[Mesa-dev] [PATCH 0/3] Hash-table and hash-set, V4

Thomas Helland thomashelland90 at gmail.com
Thu Apr 16 16:00:12 PDT 2015


2015-04-16 21:16 GMT+02:00 Eric Anholt <eric at anholt.net>:
> Eric Anholt <eric at anholt.net> writes:
>
>> Jason Ekstrand <jason at jlekstrand.net> writes:
>>
>>> On Sat, Apr 11, 2015 at 4:25 PM, Thomas Helland
>>> <thomashelland90 at gmail.com> wrote:
>>>> The performance numbers (shader-db runtime) are:
>>>>
>>>> Difference at 95.0% confidence
>>>>       -14.7608 +/- 3.36786
>>>>      -9.05064% +/- 2.06501%
>>>> (Original runtime was 160 seconds)
>>>
>>> Good Work!
>>>
>>> I had one comment on the hash set patch.  With that fixed, the series is
>>>
>>> Reviewed-by: Jason Ekstrand <jason.ekstrand at intel.com>
>>>
>>> Probably want to give Eric a a couple of days to look at it too.
>>
>> Yeah, I'm splitting the series up into each individual change (resizing
>> cutoff, linear probing, power-of-two, then quadratic probing) so that we
>> can make sure that they're all good for both the compiler and GL object
>> lookup.
>
> OK, I've got a split out series on hash-quadratic of my tree.  Here's be
> bad news from the last commit:
>
>     However, over the course of this series, INTEL_NO_HW=1 minecraft is still
>     down by -0.615582% +/- 0.514508% (n=55).  If we drop 2 low outliers each
>     from before/after of that dataset, the image is more clear: -0.538901% +/-
>     0.381768% (n=53).
>
> It looks like the collision reprobe changes are hurting too much.  The
> fact that collision is that big of a deal is bad -- I thought we should
> be having basically no collision in Mesa's GL hash tables, but I guess a
> lot of objects have been deleted before new ones are genned (and this
> probably also means that our benchmarking, which tends to execute a
> timedemo once instead of doing level loads multiple times, is
> underestimating the problems we have in our GL name hash tables).  This
> probably means we should be looking into making GL gen its handles from
> the lowest unused number when possible, and using an array for most of
> the hash table.  Until we do, I don't think we want to change our hash
> table to improve compiler performance at the expense of runtime
> performance.

Well, that's rather unfortunate.
Thanks for giving this a thorough review.

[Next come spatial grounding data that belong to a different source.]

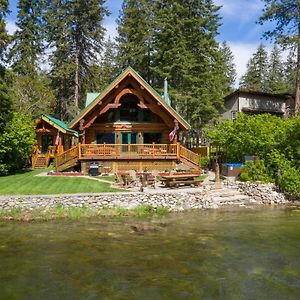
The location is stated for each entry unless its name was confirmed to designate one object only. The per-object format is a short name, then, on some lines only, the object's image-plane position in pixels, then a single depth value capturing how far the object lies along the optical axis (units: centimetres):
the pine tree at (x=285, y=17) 3066
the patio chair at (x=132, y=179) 2000
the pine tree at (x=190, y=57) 3612
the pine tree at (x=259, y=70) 7342
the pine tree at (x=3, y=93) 2222
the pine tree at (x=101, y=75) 4334
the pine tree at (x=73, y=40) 4028
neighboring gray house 4169
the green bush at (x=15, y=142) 2238
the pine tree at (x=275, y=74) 6731
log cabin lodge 2478
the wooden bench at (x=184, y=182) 1972
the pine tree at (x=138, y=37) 4100
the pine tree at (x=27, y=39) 4359
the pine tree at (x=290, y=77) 7932
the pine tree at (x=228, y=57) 7966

Decreasing the load factor of the table should decrease
lookup cost, and while that did not do much for the run-time
of shader-db, it might improve your test case.

Robin-Hood hashing is also a possibility. It apparently works
well for hash tables with a load factor up to 0.9.

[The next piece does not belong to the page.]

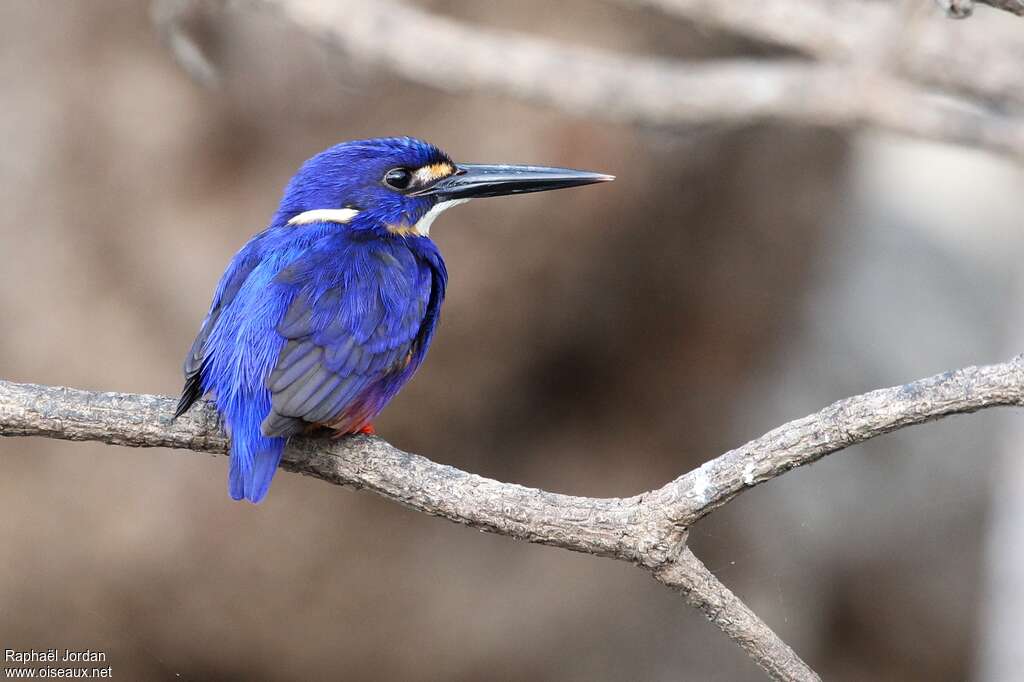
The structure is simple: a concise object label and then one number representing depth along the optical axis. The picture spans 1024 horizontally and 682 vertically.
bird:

The average reprobe length is then approximately 6 reprobes.
Reducing the load factor should lower it even more.
Robin-Hood because you "steal" from the entries with a
short reprobe length and "give" to those with a long one
by swapping entries when inserting in the table.

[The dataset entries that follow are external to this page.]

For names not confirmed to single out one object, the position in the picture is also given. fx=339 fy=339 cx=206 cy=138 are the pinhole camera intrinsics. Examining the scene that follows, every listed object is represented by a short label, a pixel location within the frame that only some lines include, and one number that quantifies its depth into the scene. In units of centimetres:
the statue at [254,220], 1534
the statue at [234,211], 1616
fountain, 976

I've only seen it used with linear probing, but I don't see why it
couldn't be done with a quadratic probing implementation.
It's a bit more complicated, as one also needs to handle
deletion smarter by  "back-shifting", or else performance
will degrade as a lot deletes are performed.
However, lookup-speed is very good since clusters of entries
will be sorted by hash, and therefore we can exit early when
doing a lookup if the hash we are searching for is less than
the hash we are now checking against.
If there's interest I can take a shot at that too.